Ricky, who works as an electrician, had watched his own father die from complications of Parkinson’s, a disorder of the central nervous system that often causes tremors. He says that if he had not been healed, he would now be retired due to disability. “I may not even be still alive,” he said.

When he had arrived in Sydney in 2008 he was suffering from a severe right arm tremor that was with him 24 hours a day, seven days a week, and was exacerbated by tiredness and stress.

Ricky Peterson, second from right, and his youngest daughter Jessica, third from left, with the Kelly family who were their hosts during WYD08 in Sydney. PHOTO: Supplied

He now believes that the healing of his debilitating illness had occurred at the very moment he prayed at Mary’s tomb.

“My hand was shaking when I knelt at the tomb… There were 50 or 60 people in the chapel at the time and when I started that prayer I heard no one. There was just quiet. I don’t remember hearing anything.
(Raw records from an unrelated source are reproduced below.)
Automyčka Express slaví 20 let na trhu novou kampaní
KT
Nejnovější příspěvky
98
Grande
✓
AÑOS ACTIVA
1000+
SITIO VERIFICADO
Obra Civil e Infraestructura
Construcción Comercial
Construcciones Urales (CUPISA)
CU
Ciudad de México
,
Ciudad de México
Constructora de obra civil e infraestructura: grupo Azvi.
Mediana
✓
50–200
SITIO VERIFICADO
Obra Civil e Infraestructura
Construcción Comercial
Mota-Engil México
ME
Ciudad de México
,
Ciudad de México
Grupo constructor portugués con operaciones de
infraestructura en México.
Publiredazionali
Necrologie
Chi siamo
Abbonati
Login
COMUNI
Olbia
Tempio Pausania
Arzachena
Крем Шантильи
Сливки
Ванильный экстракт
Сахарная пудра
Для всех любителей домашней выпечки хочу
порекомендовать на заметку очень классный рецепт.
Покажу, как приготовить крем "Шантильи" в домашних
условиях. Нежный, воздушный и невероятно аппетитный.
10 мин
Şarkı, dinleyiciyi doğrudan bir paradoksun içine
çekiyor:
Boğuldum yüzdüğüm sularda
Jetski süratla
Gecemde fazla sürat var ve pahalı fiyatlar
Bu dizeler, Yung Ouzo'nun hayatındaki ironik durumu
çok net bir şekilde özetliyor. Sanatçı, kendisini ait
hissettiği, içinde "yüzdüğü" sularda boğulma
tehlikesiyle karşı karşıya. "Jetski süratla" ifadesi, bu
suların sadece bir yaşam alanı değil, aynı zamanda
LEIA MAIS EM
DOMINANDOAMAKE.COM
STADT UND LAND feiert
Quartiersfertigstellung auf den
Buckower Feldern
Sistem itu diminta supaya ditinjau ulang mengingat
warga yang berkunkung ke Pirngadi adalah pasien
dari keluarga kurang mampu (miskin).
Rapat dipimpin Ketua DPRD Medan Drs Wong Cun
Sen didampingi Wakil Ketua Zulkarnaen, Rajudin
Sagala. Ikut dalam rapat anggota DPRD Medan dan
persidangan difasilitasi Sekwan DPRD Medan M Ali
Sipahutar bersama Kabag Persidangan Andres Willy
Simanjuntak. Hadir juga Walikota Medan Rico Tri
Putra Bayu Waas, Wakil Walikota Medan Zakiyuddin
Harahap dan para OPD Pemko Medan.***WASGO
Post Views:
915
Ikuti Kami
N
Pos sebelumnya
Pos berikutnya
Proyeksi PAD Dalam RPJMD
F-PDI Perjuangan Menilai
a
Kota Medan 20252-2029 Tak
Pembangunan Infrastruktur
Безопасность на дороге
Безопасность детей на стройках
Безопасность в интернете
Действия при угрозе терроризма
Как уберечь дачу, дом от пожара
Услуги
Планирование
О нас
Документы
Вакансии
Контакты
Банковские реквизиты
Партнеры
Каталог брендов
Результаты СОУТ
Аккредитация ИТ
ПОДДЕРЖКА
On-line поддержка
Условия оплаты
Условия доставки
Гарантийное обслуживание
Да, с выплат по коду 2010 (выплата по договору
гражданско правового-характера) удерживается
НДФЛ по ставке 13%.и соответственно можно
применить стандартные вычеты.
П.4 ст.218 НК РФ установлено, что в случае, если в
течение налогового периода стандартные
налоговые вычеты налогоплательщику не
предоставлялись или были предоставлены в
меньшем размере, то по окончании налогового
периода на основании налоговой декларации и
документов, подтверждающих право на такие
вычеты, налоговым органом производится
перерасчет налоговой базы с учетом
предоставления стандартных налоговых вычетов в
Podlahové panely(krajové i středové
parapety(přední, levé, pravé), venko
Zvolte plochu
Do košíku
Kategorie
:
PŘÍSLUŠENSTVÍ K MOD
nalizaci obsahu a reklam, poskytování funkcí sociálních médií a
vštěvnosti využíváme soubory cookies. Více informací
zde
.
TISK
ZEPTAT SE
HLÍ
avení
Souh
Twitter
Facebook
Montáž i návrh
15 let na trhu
When I stood and walked out I didn’t even consider if it [the tremor] was gone… but I believe it happened right then.”

Ricky and Maura were invited by the Sisters of St Joseph to attend Mary’s canonisation in 2010.

“It was amazing because the Sisters gave us two tickets right up the front [in St Peter’s Square] with them,” Ricky said.

Ricky Peterson swaps contact details with pilgrims from Italy during WYD in Sydney 2008. PHOTO: Supplied

Over the past ten years, Ricky says, he has not had even the slightest sign of the Parkinson’s returning.

Maura believes Ricky was healed because he asked God in a way that was not grasping.

“I had been to Lourdes before and prayed for Rick’s healing,” she said. “And it was always, ‘Please heal Rick’. His prayer at Mary’s tomb however was ‘no matter what happens, give me the strength to continue to carry your word to others’. It wasn’t ‘give me’.”

Ricky now shares his amazing story with anyone who will listen, believers and unbelievers alike. “I share my story with people at work. I even share it with people at the gas pump,” he said.

Ricky and Maura Peterson talk to Catholic Weekly journalist, Catherine Sheehan, at Mary MacKillop Place in North Sydney on 18 July 2018, ten years to the day that Ricky was healed of Parkinson’s. PHOTO: Giovanni Portelli

He constantly carries with him a stack of holy cards bearing one of Mary’s MacKillop’s most well-known quotes: “Never see a need without doing something about it.” He hands them out to anyone who will take one.

Ricky said it was a dream come true to be able to return to Sydney with Maura for the ten year anniversary of his healing. “The city is as beautiful as I remember,” he said.

He still has a very close relationship with the Australian saint who changed his life.

“She hears from me daily. It’s like, Mary, here we go again, we’ve got a bunch of people to pray for.”